In our conversation she brought up the fact that she'll be 88 years old this Nov. and it hit me..."Charlotte, we've grown old together!" We met 15 years ago when she was only 73 and I was only 51. Much has happened in my life during those 15 years and less has changed in hers, yet more physically.
I sat down to read from Further Along The Road Less Traveled by M. Scott Peck and came upon the following and I knew I had to stop and write in my blog: "We cannot go back. We can only go forward. To go back to Eden would be like trying to return to our mother's womb, to infancy. Since we cannot go back to the womb or infancy, we must grow up. We can only go forward through the desert of life, making our way painfully over parched and barren ground into increasingly deeper levels of consciousness."
Reading further, I enjoyed this...Peck was asked about his 2nd book and was asked what it was about. He states: "I went into this intellectual bit about how it was an integration of psychiatry and religion. After about thirty seconds he commented. 'Well, it sounds to me like it's about getting your shit together.'
That man had the gift of discernment. So at the next TV talk show I went to, I asked if I could tell that story.

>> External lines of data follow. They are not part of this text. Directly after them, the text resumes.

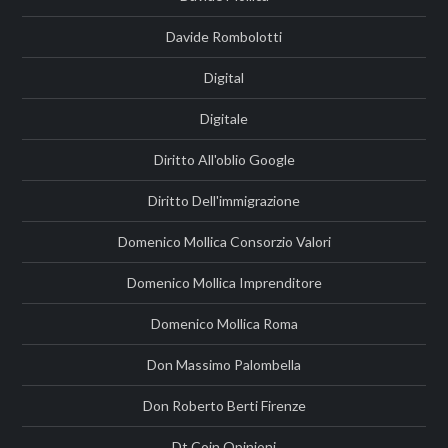
Davide Rombolotti
Digital
Digitale
Diritto All'oblio Google
Diritto Dell'immigrazione
Domenico Mollica Consorzio Valori
Domenico Mollica Imprenditore
Domenico Mollica Roma
Don Massimo Palombella
Don Roberto Berti Firenze
Dt Coin Opinioni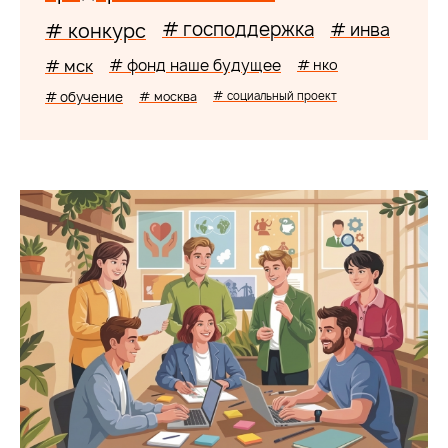
# господдержка
# конкурс
# инва
# мск
# фонд наше будущее
# нко
# обучение
# москва
# социальный проект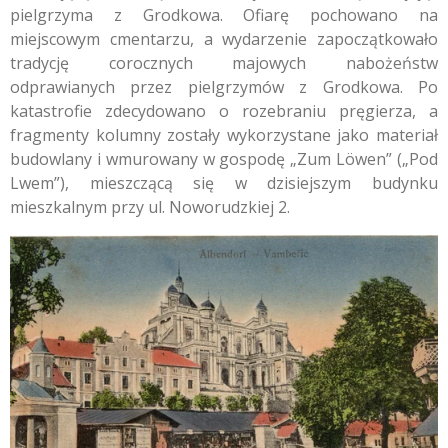
pielgrzyma z Grodkowa. Ofiarę pochowano na
miejscowym cmentarzu, a wydarzenie zapoczątkowało
tradycję corocznych majowych nabożeństw
odprawianych przez pielgrzymów z Grodkowa. Po
katastrofie zdecydowano o rozebraniu pręgierza, a
fragmenty kolumny zostały wykorzystane jako materiał
budowlany i wmurowany w gospodę „Zum Löwen” („Pod
Lwem”), mieszczącą się w dzisiejszym budynku
mieszkalnym przy ul. Noworudzkiej 2.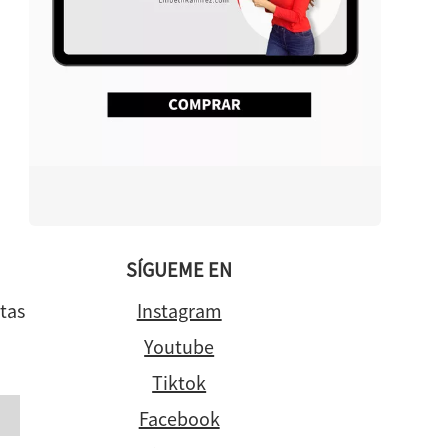
SÍGUEME EN
tas
Instagram
Youtube
Tiktok
Facebook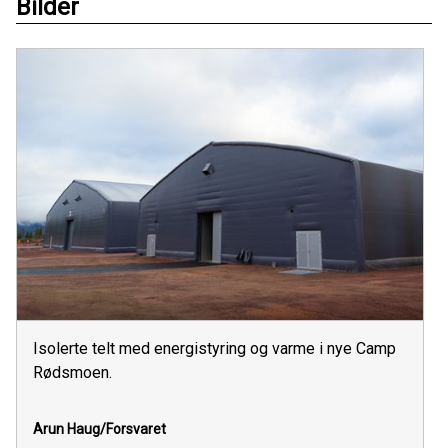
Bilder
Isolerte telt med energistyring og varme i nye Camp
Rødsmoen.
Arun Haug/Forsvaret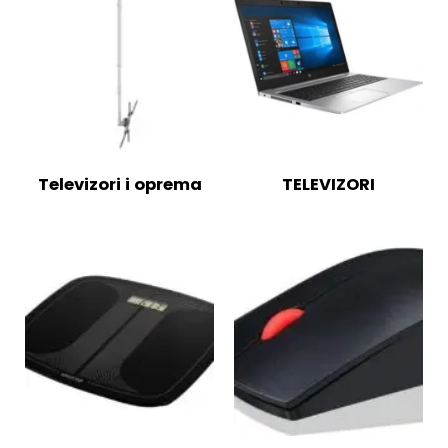
Televizori i oprema
TELEVIZORI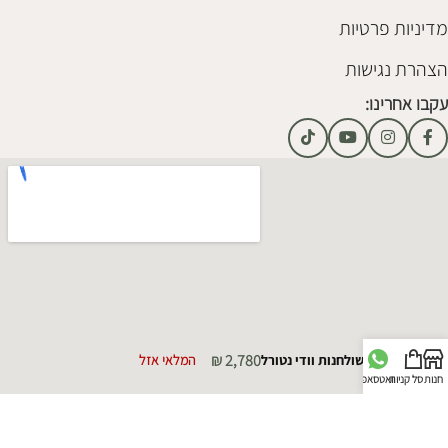
מדיניות פרטיות
הצהרת נגישות
עקבו אחרינו:
₪
2,780
סט שולחנות וודי נטורל
המלאי אזל
חנות
סל קניות
וואטסאפ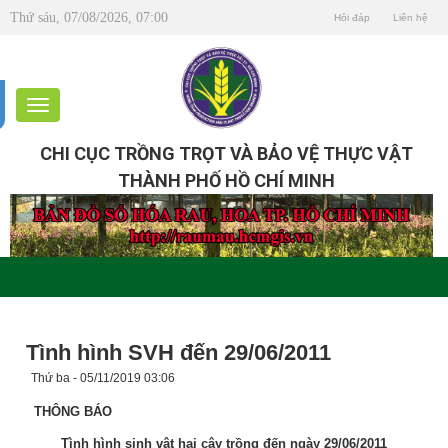
Thứ sáu, 07/08/2026, 07:00
Hỏi đáp
Liên hệ
CHI CỤC TRỒNG TRỌT VÀ BẢO VỆ THỰC VẬT
THÀNH PHỐ HỒ CHÍ MINH
Tình hình SVH đến 29/06/2011
Thứ ba - 05/11/2019 03:06
THÔNG BÁO
Tình hình sinh vật hại cây trồng đến ngày 29/06/2011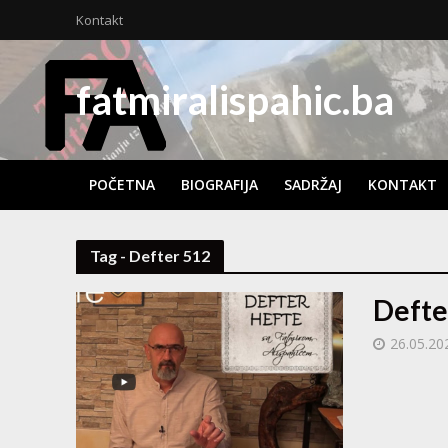
Kontakt
fatmiralispahic.ba
POČETNA
BIOGRAFIJA
SADRŽAJ
KONTAKT
Tag - Defter 512
Defte
26.05.20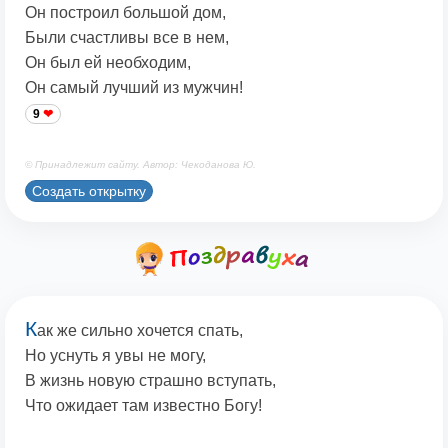
Он построил большой дом,
Были счастливы все в нем,
Он был ей необходим,
Он самый лучший из мужчин!
9
© Принадлежит сайту. Автор: Чекоданова Ю.
Создать открытку
К
ак же сильно хочется спать,
Но уснуть я увы не могу,
В жизнь новую страшно вступать,
Что ожидает там известно Богу!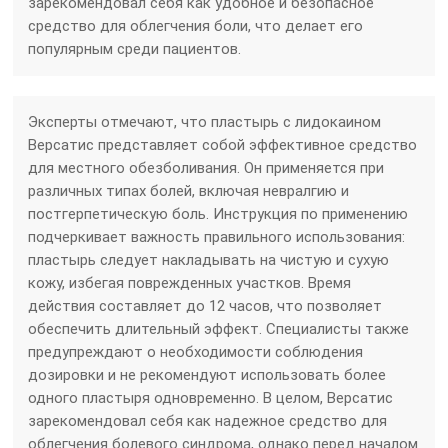
зарекомендовал себя как удобное и безопасное
средство для облегчения боли, что делает его
популярным среди пациентов.
Эксперты отмечают, что пластырь с лидокаином
Версатис представляет собой эффективное средство
для местного обезболивания. Он применяется при
различных типах болей, включая невралгию и
постгерпетическую боль. Инструкция по применению
подчеркивает важность правильного использования:
пластырь следует накладывать на чистую и сухую
кожу, избегая поврежденных участков. Время
действия составляет до 12 часов, что позволяет
обеспечить длительный эффект. Специалисты также
предупреждают о необходимости соблюдения
дозировки и не рекомендуют использовать более
одного пластыря одновременно. В целом, Версатис
зарекомендовал себя как надежное средство для
облегчения болевого синдрома, однако перед началом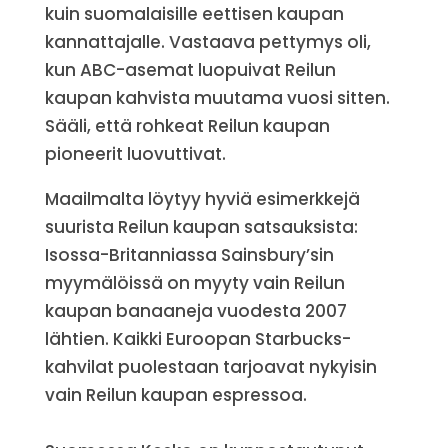
kuin suomalaisille eettisen kaupan
kannattajalle. Vastaava pettymys oli,
kun ABC-asemat luopuivat Reilun
kaupan kahvista muutama vuosi sitten.
Sääli, että rohkeat Reilun kaupan
pioneerit luovuttivat.
Maailmalta löytyy hyviä esimerkkejä
suurista Reilun kaupan satsauksista:
Isossa-Britanniassa Sainsbury’sin
myymälöissä on myyty vain Reilun
kaupan banaaneja vuodesta 2007
lähtien. Kaikki Euroopan Starbucks-
kahvilat puolestaan tarjoavat nykyisin
vain Reilun kaupan espressoa.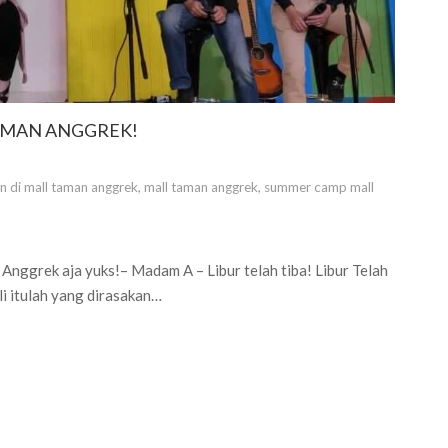
TAMAN ANGGREK!
an di mall taman anggrek
,
mall taman anggrek
,
summer camp mall
 Anggrek aja yuks!– Madam A – Libur telah tiba! Libur Telah
i itulah yang dirasakan…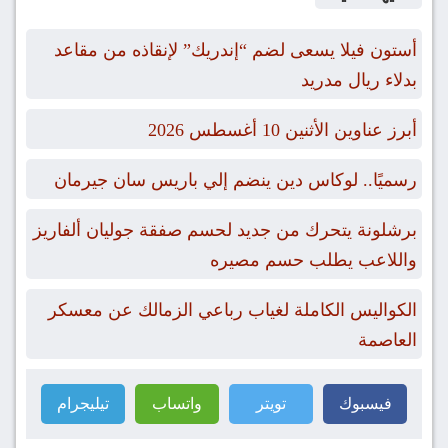
أستون فيلا يسعى لضم “إندريك” لإنقاذه من مقاعد
بدلاء ريال مدريد
أبرز عناوين الأثنين 10 أغسطس 2026
رسميًا.. لوكاس دين ينضم إلي باريس سان جيرمان
برشلونة يتحرك من جديد لحسم صفقة جوليان ألفاريز
واللاعب يطلب حسم مصيره
الكواليس الكاملة لغياب رباعي الزمالك عن معسكر
العاصمة
فيسبوك
تويتر
واتساب
تيليجرام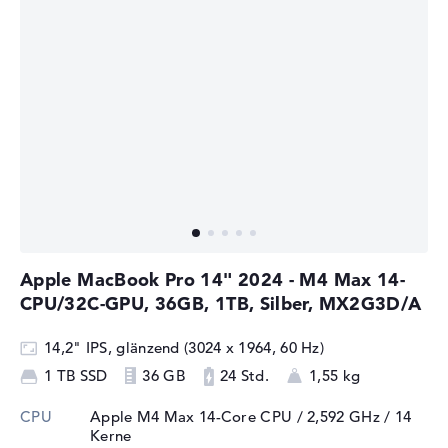
Apple MacBook Pro 14" 2024 - M4 Max 14-
CPU/32C-GPU, 36GB, 1TB, Silber, MX2G3D/A
14,2" IPS, glänzend (3024 x 1964, 60 Hz)
1 TB SSD
36 GB
24 Std.
1,55 kg
CPU
Apple M4 Max 14-Core CPU / 2,592 GHz
/ 14
Kerne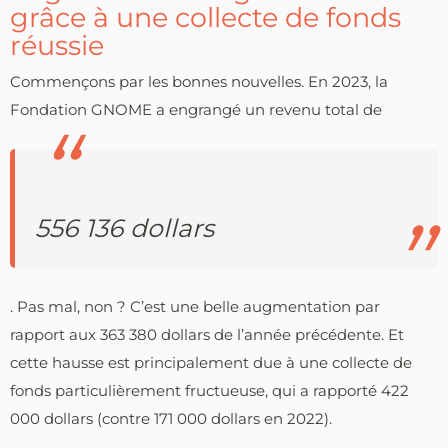
grâce à une collecte de fonds
réussie
Commençons par les bonnes nouvelles. En 2023, la
Fondation GNOME a engrangé un revenu total de
556 136 dollars
. Pas mal, non ? C’est une belle augmentation par
rapport aux 363 380 dollars de l’année précédente. Et
cette hausse est principalement due à une collecte de
fonds particulièrement fructueuse, qui a rapporté 422
000 dollars (contre 171 000 dollars en 2022).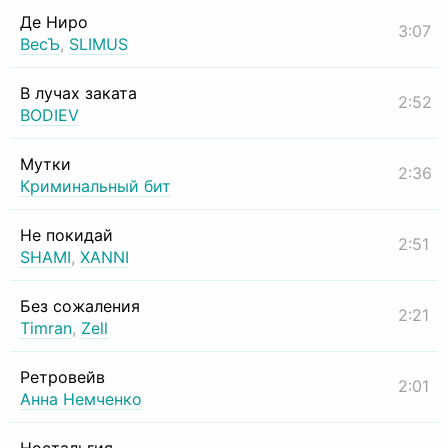
Де Ниро
3:07
ВесЪ
,
SLIMUS
В лучах заката
2:52
BODIEV
Мутки
2:36
Криминальный бит
Не покидай
2:51
SHAMI
,
XANNI
Без сожаления
2:21
Timran
,
Zell
Ретровейв
2:01
Анна Немченко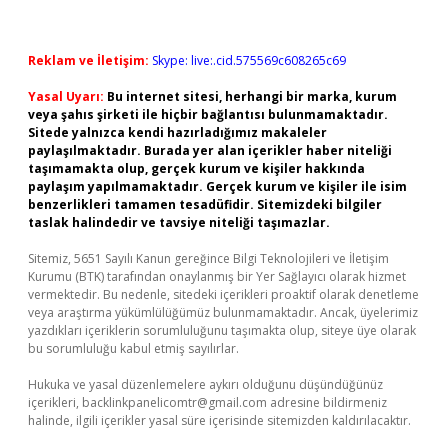
Reklam ve İletişim:
Skype: live:.cid.575569c608265c69
Yasal Uyarı:
Bu internet sitesi, herhangi bir marka, kurum
veya şahıs şirketi ile hiçbir bağlantısı bulunmamaktadır.
Sitede yalnızca kendi hazırladığımız makaleler
paylaşılmaktadır. Burada yer alan içerikler haber niteliği
taşımamakta olup, gerçek kurum ve kişiler hakkında
paylaşım yapılmamaktadır. Gerçek kurum ve kişiler ile isim
benzerlikleri tamamen tesadüfidir. Sitemizdeki bilgiler
taslak halindedir ve tavsiye niteliği taşımazlar.
Sitemiz, 5651 Sayılı Kanun gereğince Bilgi Teknolojileri ve İletişim
Kurumu (BTK) tarafından onaylanmış bir Yer Sağlayıcı olarak hizmet
vermektedir. Bu nedenle, sitedeki içerikleri proaktif olarak denetleme
veya araştırma yükümlülüğümüz bulunmamaktadır. Ancak, üyelerimiz
yazdıkları içeriklerin sorumluluğunu taşımakta olup, siteye üye olarak
bu sorumluluğu kabul etmiş sayılırlar.
Hukuka ve yasal düzenlemelere aykırı olduğunu düşündüğünüz
içerikleri,
backlinkpanelicomtr@gmail.com
adresine bildirmeniz
halinde, ilgili içerikler yasal süre içerisinde sitemizden kaldırılacaktır.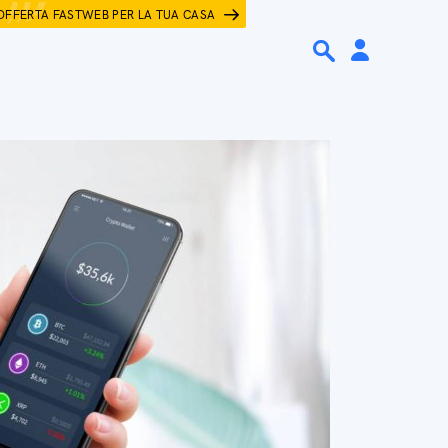
OFFERTA FASTWEB PER LA TUA CASA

They said no. Thinking that they objected to the word 'shit,' I offered to say 'stuff' instead. But they still said no.
People just don't want to talk about maturation. It is too painful."
I like thinking about myself as becoming mature instead of just plain OLD and that's why I'm continuing to read this book. But as I'm reading I'm also finding something interesting while spending time with my grandchildren....especially one event that happened today!
If you read a previous post about living so you'll be missed, I was thinking today while struggling to put a DVD cover my grandson had taken off, how dumb he must think I am. I sat here trying to put it in while it was closed and I gave up. When I asked him to put it in since I couldn't, he said, Oh, Nana, that's easy and proceeded to open it up to where it was a flat surface and the cover slipped easily back into it's place.
He's helped me in several far more challenging tasks than that one proving great mechanical ability and I'm convinced he has a great future. At 13 years old, he's got strong hands and a strong mind to go with it. I hope he'll miss me when I'm gone but I know I'll miss him when I leave to go anywhere (and his siblings...all 5).
I may sound rambling, but I think about growing old and having old friends and now kids that make me feel "dumb," but I'm glad to be near where they get that opportunity! Perhaps it's a sign of maturity!